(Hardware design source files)
+-------+

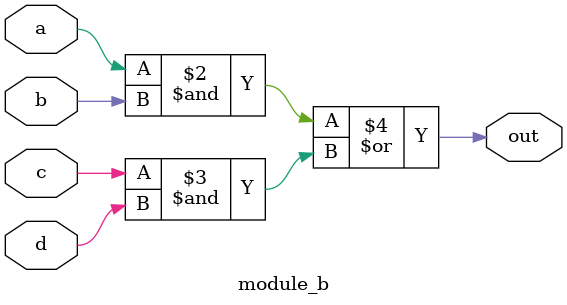
<source format=v>
module module_b (input a, b, c, d, output reg out);
  always @(*) begin
    out = (a & b) | (c & d);
  end
endmodule
</source>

+-------+

§ **REQUIREMENT**: Please reproduce each entry exactly as given and omit the pictures.

§ **RESPONSE**:
<source format=v>
module module_b (input a, b, c, d, output reg out);
  always @(*) begin
    out = (a & b) | (c & d);
  end
endmodule
</source>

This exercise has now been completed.